Timings while rendering a single big mesh

Hello, i would like to confront my timings while rendering a single big unstructured mesh (1M triangles or much more), colors and normals per vertex, no textures, single light, backface culled.

My approach is to spatially subdivide it into small blocks (1 to 7k vertices), quantize, stripify each block and send them (Vertex array) through AGP.

For real data my result on a NVGeforce4 Ti 4200 (latest detonator driver), Athlon 1200Mh, AGP 4x is just 17M triangles per second.
On the other hand I made a testset of 1M triangles organized in small blocks each containing a cylinder, (vertices forming an helix 12 vertex/turn) and reached 40M/sec.

I noticed that:

  1. The size of the blocks matters (best is from 1k to 7k vertices).
  2. the length of the strips little changes the speed. (its important above 30M/sec).
  3. i could degrade performance to 30M/sec by avoiding the vertex caching. (100vertex/turn)

## Data shown
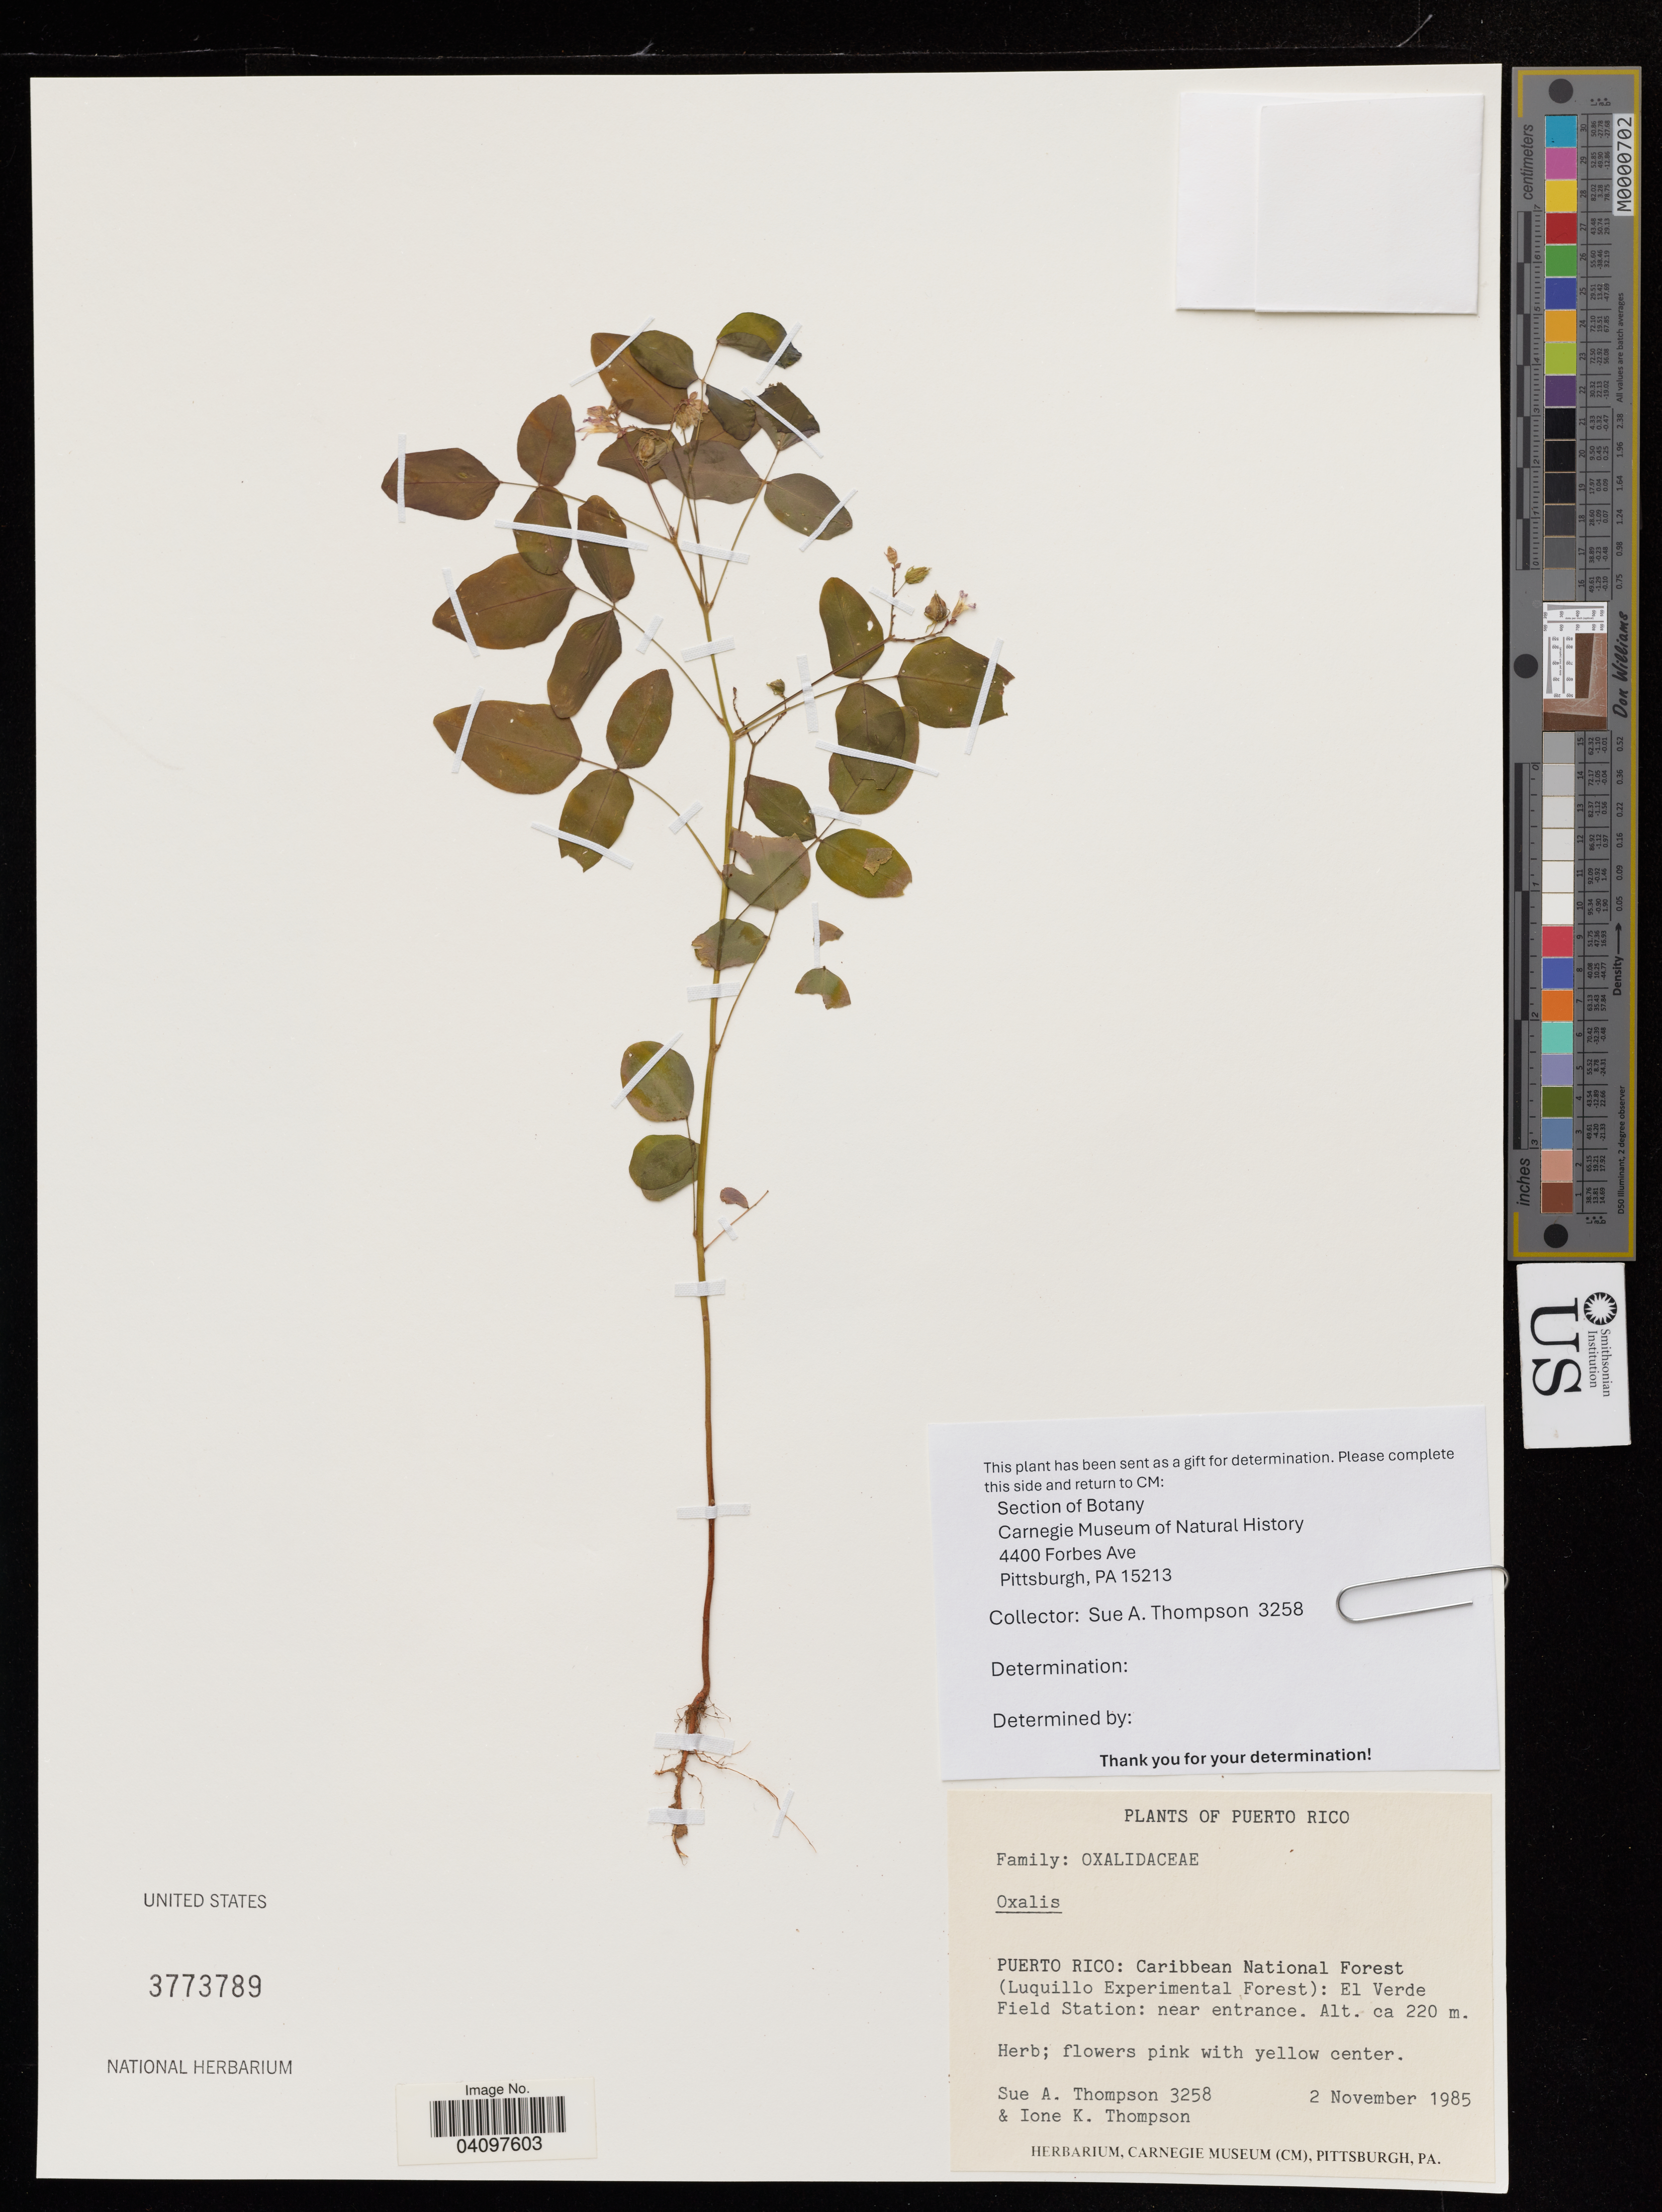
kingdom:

## The tasks
1. Duplicate the stretch of the mesh-rendering post from "Hello, i would" through "light, backface culled.".
2. In the mesh-rendering post, how many triangles per second did the test set of cylinder blocks reach?
You won't need the material for what comes next.

## Outputs in order
1.
Hello, i would like to confront my timings while rendering a single big unstructured mesh (1M triangles or much more), colors and normals per vertex, no textures, single light, backface culled.

2. 40M triangles per second.